Before reproducing the paper, the first step is to sort out the overall reproduction idea. After thoroughly reading the paper, it is easy to find that the first step should be to collect data as shown in the following figure.
Therefore, I wrote a Python crawler to crawl a certain amount of data from JD.com according to the examples given in the paper and store it in the MongoDB database for subsequent analysis.
After completing data collection, the second step is the preprocessing of comments and replies as well as LDA and sentiment analysis. Because the data volume is relatively large, I wrote a JavaScript script with faster I/O speed for batch processing of the data exported from the database and processed the data more quickly by calling the data analysis function interface in the Python script.
After the preprocessing is completed, we can start calculating IH and EH. Two Python scripts are written to calculate the two indicators respectively.
After calculating IH and EH, the most important thing is to obtain the weight of IH. Then, combined with the weight obtained by the time-weighted standard deviation of EH, ICH and ECH are calculated.
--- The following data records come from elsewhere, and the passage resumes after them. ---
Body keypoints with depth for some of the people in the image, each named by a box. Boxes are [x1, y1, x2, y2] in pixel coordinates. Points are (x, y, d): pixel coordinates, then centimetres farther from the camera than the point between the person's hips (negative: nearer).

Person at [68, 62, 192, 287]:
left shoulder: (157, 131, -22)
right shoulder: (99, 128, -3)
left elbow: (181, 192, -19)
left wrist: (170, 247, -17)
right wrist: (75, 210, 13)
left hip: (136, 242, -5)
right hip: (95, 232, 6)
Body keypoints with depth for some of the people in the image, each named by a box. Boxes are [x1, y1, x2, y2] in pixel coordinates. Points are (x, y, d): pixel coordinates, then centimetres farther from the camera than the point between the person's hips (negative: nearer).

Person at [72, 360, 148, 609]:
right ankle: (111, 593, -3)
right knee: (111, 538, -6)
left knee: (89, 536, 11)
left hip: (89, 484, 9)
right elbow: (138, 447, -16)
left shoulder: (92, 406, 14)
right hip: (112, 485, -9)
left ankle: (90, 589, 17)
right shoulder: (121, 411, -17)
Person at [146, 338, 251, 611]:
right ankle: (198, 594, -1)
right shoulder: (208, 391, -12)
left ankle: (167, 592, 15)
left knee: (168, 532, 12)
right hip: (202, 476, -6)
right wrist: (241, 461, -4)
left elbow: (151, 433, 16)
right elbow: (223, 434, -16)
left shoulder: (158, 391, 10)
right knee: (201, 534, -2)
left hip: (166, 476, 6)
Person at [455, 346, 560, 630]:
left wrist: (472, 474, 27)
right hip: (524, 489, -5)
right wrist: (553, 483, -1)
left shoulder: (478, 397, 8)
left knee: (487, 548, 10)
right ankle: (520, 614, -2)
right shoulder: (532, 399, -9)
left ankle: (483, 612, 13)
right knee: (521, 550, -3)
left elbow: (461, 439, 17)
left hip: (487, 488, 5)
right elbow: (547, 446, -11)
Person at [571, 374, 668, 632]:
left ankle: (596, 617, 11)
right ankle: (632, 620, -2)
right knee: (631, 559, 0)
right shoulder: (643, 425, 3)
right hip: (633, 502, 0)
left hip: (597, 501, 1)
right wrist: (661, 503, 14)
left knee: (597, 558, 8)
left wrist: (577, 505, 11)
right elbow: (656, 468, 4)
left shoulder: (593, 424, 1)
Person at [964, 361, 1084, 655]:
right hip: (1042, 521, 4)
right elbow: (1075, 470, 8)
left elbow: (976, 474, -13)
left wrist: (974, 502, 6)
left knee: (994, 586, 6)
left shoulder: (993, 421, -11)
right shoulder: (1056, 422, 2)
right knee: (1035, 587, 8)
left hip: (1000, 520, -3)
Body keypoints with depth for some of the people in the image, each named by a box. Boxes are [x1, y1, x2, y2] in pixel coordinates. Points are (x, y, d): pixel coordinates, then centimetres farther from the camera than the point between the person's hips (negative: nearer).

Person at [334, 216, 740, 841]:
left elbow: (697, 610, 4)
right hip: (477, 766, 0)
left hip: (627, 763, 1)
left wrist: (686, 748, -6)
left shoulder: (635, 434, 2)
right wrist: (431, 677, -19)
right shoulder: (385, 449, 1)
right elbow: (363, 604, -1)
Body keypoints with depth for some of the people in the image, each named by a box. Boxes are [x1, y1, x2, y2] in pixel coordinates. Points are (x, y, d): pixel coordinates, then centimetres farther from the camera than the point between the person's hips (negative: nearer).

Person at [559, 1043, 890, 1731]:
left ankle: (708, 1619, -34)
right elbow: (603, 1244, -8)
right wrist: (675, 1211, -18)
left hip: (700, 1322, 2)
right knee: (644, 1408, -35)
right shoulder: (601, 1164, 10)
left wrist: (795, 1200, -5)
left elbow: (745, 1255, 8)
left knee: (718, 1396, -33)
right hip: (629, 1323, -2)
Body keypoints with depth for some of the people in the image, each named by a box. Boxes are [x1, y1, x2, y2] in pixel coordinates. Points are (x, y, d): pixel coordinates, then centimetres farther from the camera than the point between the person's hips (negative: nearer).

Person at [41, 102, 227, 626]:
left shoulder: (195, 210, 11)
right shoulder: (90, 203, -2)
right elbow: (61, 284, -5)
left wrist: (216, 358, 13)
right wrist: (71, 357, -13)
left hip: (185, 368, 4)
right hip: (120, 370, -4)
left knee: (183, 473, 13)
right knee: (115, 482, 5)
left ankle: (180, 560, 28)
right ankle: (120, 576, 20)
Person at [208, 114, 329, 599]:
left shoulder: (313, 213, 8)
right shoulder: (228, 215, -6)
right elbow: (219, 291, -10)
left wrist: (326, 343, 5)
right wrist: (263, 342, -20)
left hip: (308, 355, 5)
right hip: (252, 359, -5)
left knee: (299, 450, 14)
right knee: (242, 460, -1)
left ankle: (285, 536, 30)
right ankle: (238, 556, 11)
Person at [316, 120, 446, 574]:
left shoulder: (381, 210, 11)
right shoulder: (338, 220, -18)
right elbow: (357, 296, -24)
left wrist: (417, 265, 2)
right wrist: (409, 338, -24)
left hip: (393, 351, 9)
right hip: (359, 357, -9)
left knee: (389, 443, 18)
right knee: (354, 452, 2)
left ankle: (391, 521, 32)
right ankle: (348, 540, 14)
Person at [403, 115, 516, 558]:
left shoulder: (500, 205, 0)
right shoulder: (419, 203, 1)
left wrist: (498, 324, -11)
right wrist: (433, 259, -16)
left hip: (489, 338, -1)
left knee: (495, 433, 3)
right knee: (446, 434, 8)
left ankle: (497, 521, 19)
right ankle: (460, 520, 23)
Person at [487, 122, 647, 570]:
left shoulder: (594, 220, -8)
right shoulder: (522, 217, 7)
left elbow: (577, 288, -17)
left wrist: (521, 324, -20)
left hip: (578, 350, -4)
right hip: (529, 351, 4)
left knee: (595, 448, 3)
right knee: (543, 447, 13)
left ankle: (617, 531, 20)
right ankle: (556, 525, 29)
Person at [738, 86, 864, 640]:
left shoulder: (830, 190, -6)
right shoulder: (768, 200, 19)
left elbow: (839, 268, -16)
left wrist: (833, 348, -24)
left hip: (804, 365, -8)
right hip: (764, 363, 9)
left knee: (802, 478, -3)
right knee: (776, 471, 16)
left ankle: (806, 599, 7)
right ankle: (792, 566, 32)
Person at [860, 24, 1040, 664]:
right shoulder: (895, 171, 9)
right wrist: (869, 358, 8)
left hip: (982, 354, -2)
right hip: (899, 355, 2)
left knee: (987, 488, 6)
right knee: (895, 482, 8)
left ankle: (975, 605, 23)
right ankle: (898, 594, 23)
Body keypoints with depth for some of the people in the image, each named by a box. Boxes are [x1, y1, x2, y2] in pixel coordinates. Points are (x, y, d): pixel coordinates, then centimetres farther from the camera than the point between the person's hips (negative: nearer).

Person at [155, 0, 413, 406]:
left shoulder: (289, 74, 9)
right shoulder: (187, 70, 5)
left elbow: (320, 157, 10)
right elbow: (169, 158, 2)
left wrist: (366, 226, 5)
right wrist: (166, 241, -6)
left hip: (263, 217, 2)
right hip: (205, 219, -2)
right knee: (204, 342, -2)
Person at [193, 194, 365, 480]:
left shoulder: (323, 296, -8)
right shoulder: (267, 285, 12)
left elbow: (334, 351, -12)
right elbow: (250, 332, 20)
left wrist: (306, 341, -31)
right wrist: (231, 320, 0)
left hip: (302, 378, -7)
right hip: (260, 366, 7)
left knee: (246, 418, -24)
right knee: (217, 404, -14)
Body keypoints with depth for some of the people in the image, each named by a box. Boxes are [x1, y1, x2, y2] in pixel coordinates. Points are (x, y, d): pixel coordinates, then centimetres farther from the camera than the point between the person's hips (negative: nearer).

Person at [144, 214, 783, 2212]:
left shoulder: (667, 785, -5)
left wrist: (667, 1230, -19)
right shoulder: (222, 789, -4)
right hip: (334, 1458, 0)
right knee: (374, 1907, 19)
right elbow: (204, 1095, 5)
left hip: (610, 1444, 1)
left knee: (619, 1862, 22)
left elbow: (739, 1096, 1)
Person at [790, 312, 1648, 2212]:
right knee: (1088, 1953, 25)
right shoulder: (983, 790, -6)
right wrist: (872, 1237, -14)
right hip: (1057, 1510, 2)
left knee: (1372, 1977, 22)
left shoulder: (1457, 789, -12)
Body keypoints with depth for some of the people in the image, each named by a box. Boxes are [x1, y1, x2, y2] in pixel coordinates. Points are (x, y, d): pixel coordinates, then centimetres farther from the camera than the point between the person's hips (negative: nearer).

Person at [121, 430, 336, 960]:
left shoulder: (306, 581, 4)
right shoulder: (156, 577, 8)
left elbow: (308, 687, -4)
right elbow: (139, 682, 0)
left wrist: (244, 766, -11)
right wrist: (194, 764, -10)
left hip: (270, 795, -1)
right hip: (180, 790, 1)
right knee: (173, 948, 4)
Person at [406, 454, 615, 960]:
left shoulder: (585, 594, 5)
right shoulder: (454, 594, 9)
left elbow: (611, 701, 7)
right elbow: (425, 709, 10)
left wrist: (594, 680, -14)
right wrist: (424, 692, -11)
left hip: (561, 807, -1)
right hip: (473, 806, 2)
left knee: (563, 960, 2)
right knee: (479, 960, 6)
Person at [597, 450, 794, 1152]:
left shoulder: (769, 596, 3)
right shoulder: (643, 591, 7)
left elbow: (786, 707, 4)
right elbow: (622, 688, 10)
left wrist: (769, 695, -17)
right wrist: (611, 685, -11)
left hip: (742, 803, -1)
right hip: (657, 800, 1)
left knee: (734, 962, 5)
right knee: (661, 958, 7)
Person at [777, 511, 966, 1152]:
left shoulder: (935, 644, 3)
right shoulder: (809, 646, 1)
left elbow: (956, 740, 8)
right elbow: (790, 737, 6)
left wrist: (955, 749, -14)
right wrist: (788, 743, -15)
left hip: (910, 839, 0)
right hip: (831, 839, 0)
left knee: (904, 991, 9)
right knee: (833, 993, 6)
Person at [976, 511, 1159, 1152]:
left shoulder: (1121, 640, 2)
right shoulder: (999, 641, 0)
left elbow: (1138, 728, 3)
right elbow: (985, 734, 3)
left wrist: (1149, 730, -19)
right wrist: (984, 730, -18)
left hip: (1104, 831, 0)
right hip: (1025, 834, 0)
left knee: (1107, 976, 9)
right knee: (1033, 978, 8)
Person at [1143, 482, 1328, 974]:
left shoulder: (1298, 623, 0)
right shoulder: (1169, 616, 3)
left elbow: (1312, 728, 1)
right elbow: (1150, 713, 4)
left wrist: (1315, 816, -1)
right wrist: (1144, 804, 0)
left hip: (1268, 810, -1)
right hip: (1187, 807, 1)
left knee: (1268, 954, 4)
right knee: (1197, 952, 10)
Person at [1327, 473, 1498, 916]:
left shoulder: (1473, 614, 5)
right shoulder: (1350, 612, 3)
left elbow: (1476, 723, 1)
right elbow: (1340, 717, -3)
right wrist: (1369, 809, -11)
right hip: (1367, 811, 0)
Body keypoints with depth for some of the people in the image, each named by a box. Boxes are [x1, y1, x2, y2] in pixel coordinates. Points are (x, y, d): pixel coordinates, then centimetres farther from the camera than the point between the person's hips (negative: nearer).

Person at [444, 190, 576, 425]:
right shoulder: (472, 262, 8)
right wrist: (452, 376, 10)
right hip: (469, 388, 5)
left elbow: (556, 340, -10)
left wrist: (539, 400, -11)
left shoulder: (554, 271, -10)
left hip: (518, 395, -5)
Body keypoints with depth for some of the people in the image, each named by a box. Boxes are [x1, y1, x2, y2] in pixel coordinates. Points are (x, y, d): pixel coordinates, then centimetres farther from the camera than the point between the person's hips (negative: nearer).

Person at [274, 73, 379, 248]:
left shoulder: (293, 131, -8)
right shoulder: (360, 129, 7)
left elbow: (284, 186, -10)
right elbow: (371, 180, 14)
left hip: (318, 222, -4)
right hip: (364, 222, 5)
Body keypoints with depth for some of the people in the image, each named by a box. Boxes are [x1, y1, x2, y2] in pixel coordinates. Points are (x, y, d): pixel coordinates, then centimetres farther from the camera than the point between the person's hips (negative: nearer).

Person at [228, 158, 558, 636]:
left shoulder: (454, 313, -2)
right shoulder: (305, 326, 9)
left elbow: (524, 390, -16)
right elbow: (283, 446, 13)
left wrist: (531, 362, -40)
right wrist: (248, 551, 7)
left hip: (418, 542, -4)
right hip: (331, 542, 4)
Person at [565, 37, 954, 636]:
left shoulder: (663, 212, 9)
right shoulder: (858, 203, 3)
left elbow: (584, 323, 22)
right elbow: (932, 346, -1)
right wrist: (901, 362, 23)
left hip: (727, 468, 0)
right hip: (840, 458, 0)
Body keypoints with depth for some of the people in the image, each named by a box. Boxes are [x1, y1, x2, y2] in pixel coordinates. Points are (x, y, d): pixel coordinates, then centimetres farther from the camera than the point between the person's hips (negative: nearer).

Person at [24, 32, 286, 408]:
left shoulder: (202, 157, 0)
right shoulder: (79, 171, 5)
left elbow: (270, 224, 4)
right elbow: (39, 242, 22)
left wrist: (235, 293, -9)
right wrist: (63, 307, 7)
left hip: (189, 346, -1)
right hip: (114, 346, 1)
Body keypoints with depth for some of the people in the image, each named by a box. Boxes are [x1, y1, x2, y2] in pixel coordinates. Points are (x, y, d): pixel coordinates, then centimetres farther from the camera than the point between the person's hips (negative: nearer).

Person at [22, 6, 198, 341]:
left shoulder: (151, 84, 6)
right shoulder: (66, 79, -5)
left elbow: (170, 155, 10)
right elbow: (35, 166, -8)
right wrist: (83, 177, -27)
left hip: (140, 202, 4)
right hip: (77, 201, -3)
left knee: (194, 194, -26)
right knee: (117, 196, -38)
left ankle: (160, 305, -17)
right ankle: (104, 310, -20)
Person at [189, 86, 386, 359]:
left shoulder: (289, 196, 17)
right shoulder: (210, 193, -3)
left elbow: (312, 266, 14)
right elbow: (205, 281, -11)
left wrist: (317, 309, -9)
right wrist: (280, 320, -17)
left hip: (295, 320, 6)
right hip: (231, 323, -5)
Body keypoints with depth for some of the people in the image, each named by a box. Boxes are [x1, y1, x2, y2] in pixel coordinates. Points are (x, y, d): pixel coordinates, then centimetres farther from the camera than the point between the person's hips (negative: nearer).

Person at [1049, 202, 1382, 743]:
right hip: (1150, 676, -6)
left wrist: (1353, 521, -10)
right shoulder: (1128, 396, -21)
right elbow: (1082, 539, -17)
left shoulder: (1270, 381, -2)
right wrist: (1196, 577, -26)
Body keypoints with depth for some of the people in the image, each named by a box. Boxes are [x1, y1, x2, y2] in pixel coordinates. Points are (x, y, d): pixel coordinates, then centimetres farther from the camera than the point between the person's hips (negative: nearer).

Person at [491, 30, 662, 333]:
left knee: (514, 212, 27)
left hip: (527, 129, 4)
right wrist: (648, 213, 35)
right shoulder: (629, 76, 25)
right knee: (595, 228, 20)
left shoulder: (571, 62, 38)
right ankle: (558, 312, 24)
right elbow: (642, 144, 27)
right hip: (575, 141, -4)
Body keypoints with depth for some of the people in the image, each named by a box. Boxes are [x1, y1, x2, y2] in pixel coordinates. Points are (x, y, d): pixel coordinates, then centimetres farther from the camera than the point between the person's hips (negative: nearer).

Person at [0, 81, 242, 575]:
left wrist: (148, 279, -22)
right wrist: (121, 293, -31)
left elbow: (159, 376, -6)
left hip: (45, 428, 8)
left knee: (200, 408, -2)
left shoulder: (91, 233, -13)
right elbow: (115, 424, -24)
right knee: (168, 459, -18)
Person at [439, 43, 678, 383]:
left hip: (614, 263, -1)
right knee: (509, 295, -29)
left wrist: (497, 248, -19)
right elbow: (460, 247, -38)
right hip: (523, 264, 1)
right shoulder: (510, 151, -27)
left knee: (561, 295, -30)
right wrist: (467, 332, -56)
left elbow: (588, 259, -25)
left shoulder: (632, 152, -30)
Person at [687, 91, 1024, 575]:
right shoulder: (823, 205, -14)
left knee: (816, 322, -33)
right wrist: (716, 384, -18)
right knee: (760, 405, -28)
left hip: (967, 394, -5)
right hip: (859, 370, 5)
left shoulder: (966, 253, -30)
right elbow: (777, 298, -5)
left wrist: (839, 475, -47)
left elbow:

Here, I follow the method in the paper and use ENNM for calculation.
However, due to the Python GIL, this part of the work progresses extremely slowly.
Sixth step: Construct the DTAHR model to better use the ICH and ECH indicators to evaluate the usefulness of comments.
Seventh step: In order to verify the effectiveness of the DTAHR model, two simulation experiments are designed and verified from two aspects respectively.
In the last step, after verifying the effectiveness of the indicators and models, through visualization and data integration, all comments are ranked according to comment usefulness and displayed.